The media has had a field day with Gov. Rick Perry’s recent assertion that George W. Bush was never a fiscal conservative. His comments were captured — of course — on YouTube. The real problem, of course, is that he was speaking absolute truth.
George W. Bush may or may not be any number of things. Having met with him off and on before and during his governorship, I think of him fondly as a genuinely nice fellow. But I also know he was not, as Gov. Perry said so succintly, ever much of a fiscal conservative.
He didn’t work to reign in spending in Texas, and he never pretended to try. While the conservative movement has for years been seeking a strengthened spending limit, Gov. Bush was silent (Perry has at least raised the profile of the issue).
Conservatives have been disappointed by his lack of vetoes as president (which he didn’t issue until the Ds took over — letting the Republican big-spenders pork their party into the minority). But no one can say they weren’t warned; as governor he used his line-item veto on just a few hundred million dollars of spending in multi-billion-dollar budgets.

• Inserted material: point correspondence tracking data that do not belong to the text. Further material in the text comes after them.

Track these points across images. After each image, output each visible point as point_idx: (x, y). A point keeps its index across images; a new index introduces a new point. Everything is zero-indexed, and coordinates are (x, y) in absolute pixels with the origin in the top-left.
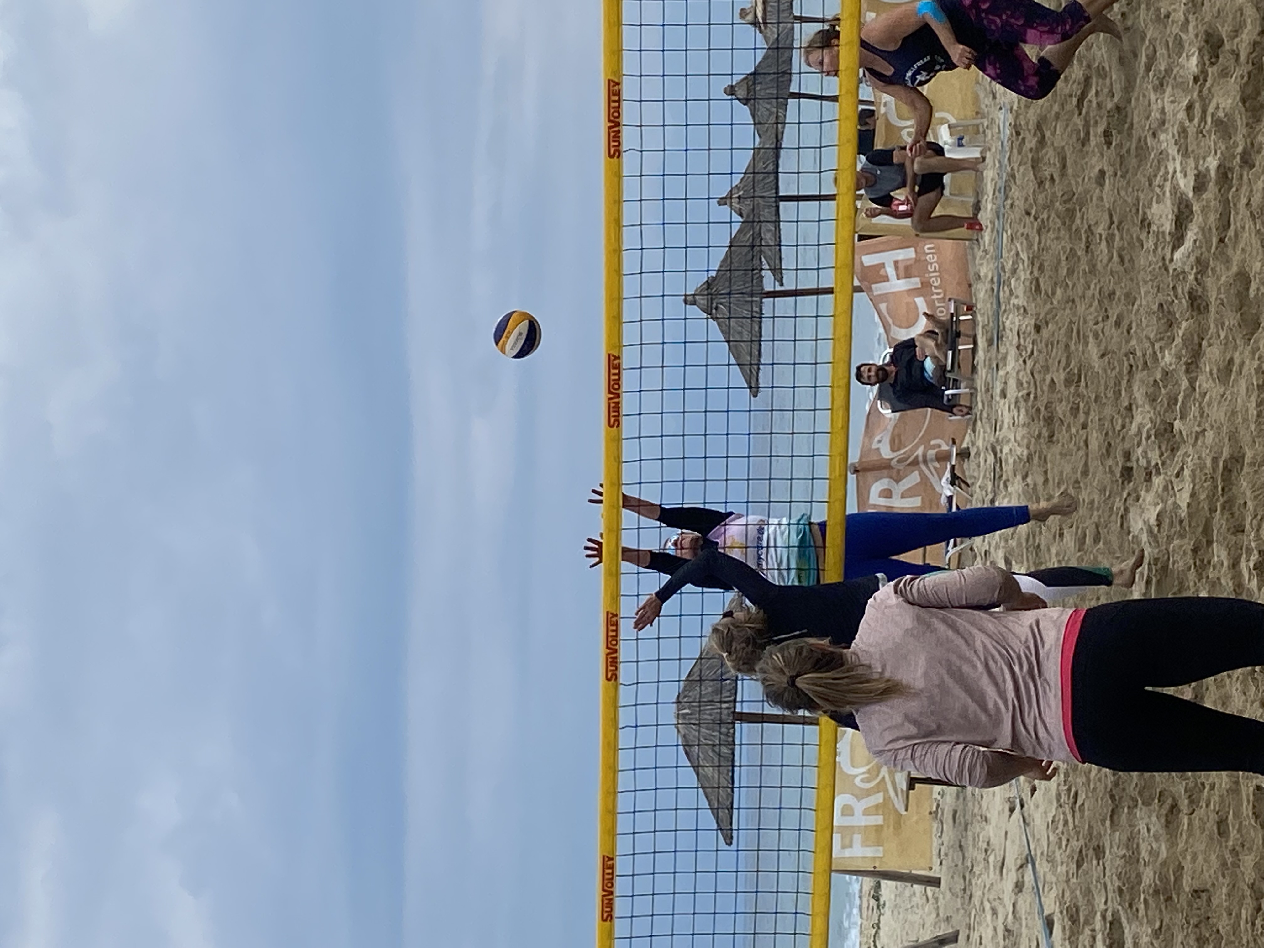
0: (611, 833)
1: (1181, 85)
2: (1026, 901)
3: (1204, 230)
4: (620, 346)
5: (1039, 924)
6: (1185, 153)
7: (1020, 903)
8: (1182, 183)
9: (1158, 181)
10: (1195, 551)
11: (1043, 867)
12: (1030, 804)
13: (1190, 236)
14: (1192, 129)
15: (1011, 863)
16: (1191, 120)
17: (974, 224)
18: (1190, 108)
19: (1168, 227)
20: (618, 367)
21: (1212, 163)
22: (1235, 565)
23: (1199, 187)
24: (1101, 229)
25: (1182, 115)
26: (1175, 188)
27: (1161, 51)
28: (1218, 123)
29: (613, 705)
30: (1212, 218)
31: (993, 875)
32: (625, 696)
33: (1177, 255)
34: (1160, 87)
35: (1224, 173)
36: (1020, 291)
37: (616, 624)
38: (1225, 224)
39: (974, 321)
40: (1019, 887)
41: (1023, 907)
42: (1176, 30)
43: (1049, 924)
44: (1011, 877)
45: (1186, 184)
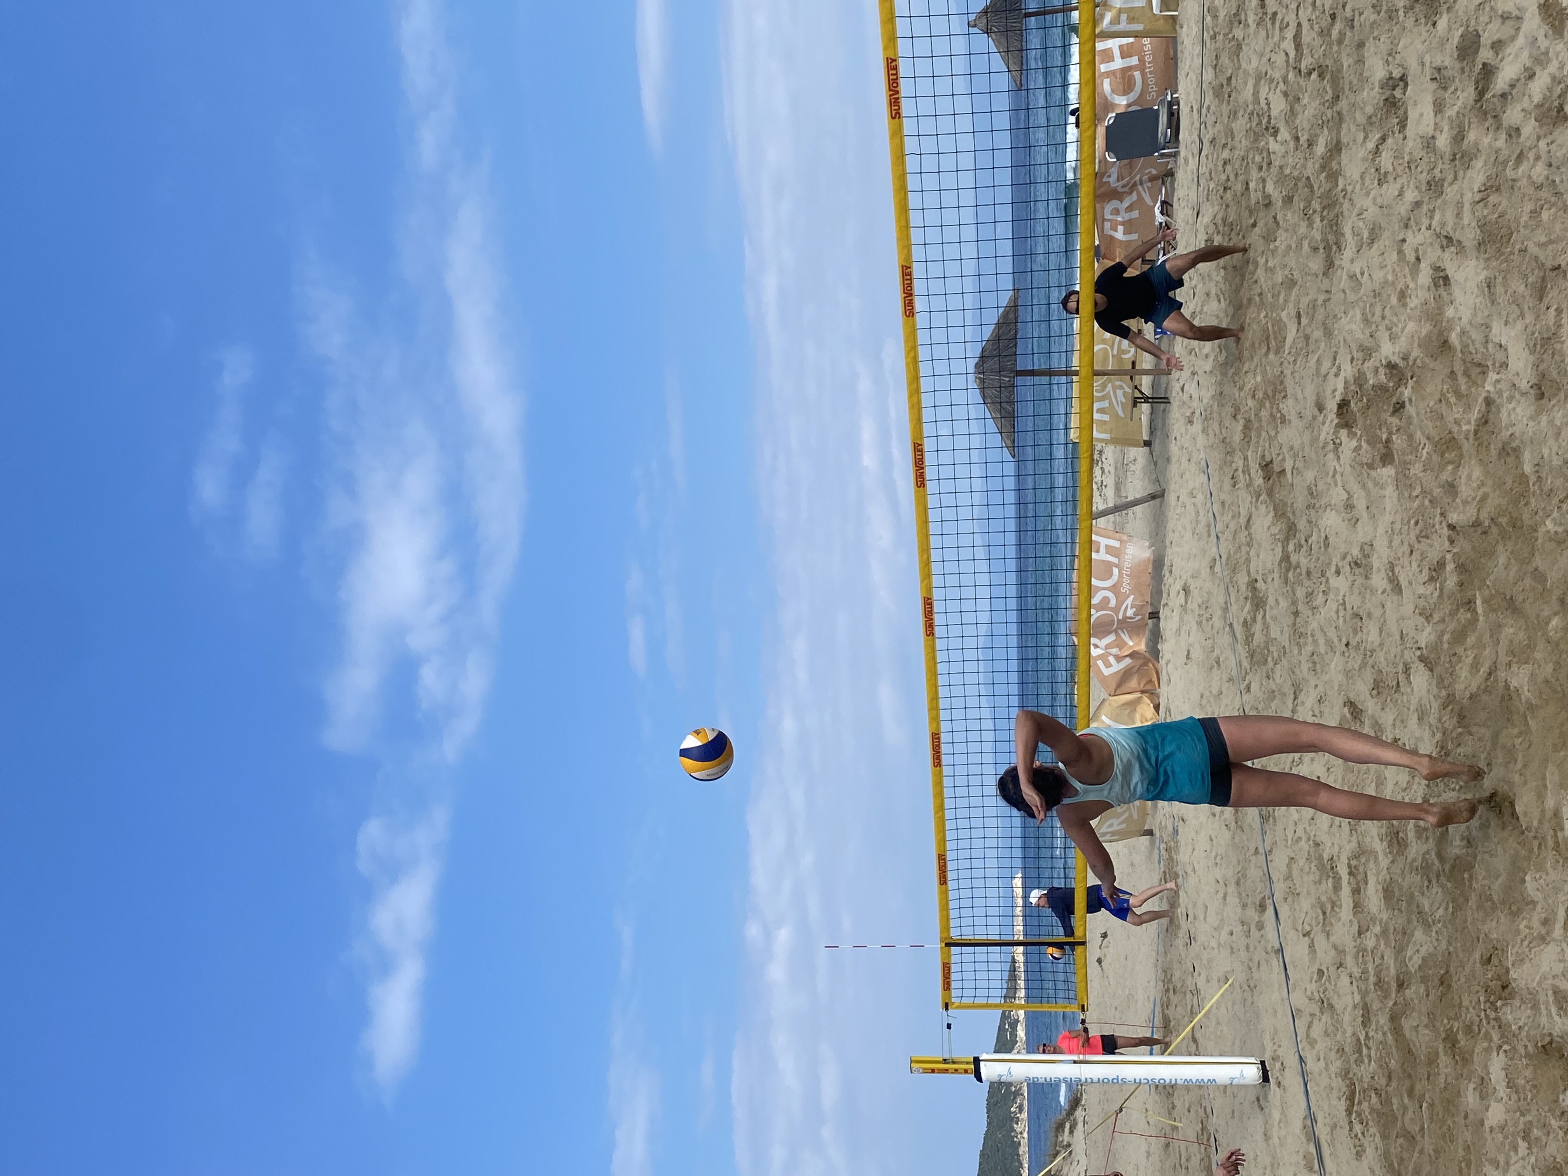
0: (935, 719)
4: (922, 438)
20: (921, 451)
29: (931, 652)
37: (931, 604)
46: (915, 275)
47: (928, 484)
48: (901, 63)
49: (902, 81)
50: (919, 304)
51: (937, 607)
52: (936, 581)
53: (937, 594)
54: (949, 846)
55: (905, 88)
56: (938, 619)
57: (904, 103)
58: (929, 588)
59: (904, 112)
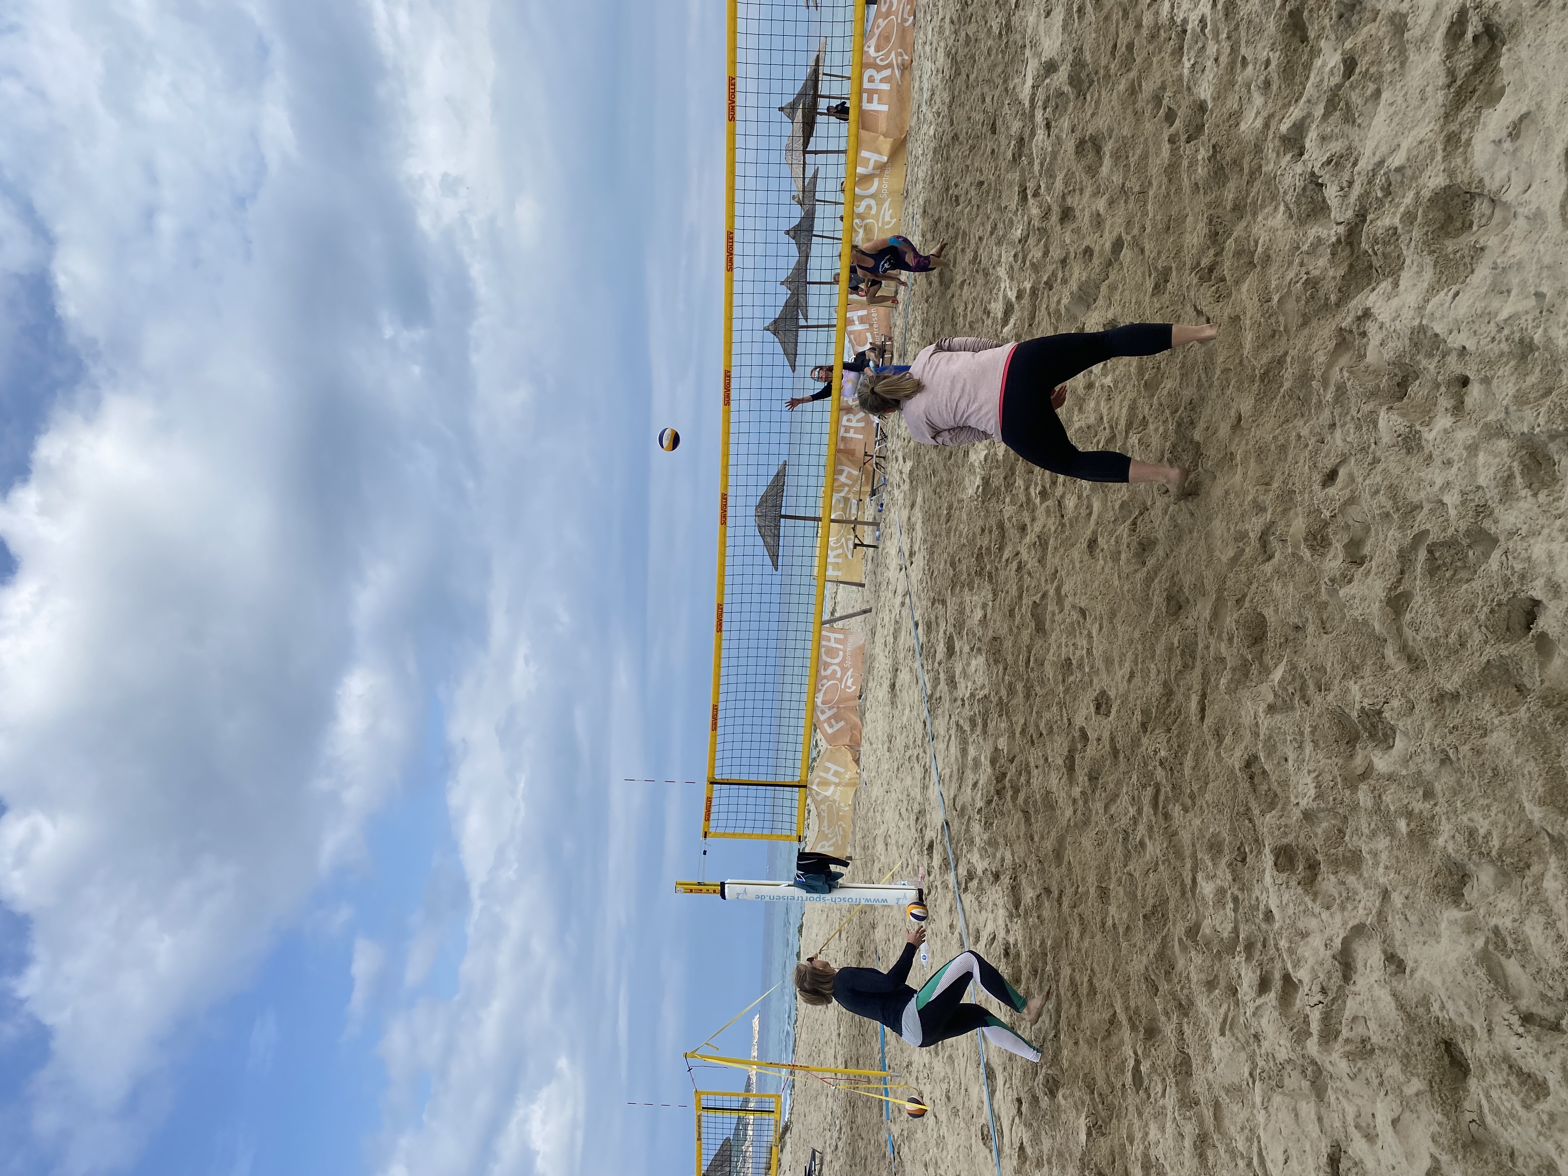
0: (722, 594)
1: (1011, 243)
2: (905, 612)
3: (1022, 319)
4: (730, 366)
5: (911, 625)
6: (1012, 278)
7: (903, 612)
8: (1009, 293)
9: (995, 291)
10: (1005, 478)
11: (914, 599)
12: (909, 569)
13: (1012, 322)
14: (1016, 267)
15: (900, 591)
16: (1016, 262)
17: (895, 301)
18: (1015, 256)
19: (1000, 315)
21: (1028, 285)
22: (1027, 489)
23: (1019, 297)
24: (960, 310)
25: (1011, 259)
26: (1005, 296)
27: (1000, 225)
28: (1033, 265)
29: (724, 535)
30: (1026, 313)
31: (890, 595)
32: (730, 532)
33: (1005, 330)
34: (999, 243)
35: (1034, 291)
36: (916, 335)
37: (726, 498)
38: (1032, 317)
39: (892, 345)
40: (903, 604)
41: (904, 613)
42: (1010, 215)
43: (916, 625)
44: (899, 599)
45: (1012, 295)
46: (735, 239)
47: (732, 403)
48: (738, 80)
49: (737, 94)
50: (737, 261)
51: (731, 501)
52: (732, 481)
53: (731, 492)
54: (722, 697)
55: (739, 99)
56: (730, 511)
57: (737, 109)
58: (726, 486)
59: (737, 117)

Again, not the management style of a fiscal conservative.
Perry made his comments following a question that, basically, asked about how Republican candidates will fair on the big-spending issue this campaign season. Until conservative lawmakers (state rep to prez) get their fiscal house in order, and demonstrate they are breaking with the big-spending, election-losing trends of the last decade, they will have a hard time getting taxpayers interested in voting.